__Data__
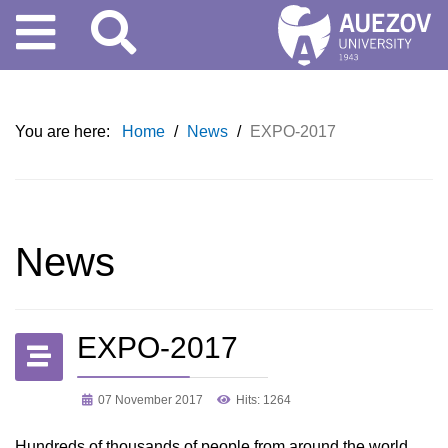
You are here:
Home
/
News
/
EXPO-2017
News
EXPO-2017
07 November 2017
Hits: 1264
Hundreds of thousands of people from around the world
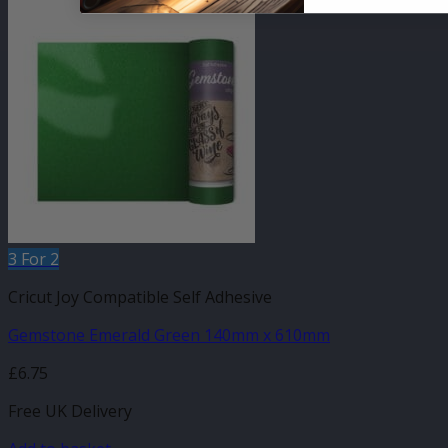
3 For 2
Cricut Joy Compatible Self Adhesive
Gemstone Emerald Green 140mm x 610mm
£
6.75
Free UK Delivery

__Exercise goal__
Please repeat everything in the data above except the pictures, exactly as it reads.

__Task output__
You are here:
Home
/
News
/
EXPO-2017
News
EXPO-2017
07 November 2017
Hits: 1264
Hundreds of thousands of people from around the world
3 For 2
Cricut Joy Compatible Self Adhesive
Gemstone Emerald Green 140mm x 610mm
£
6.75
Free UK Delivery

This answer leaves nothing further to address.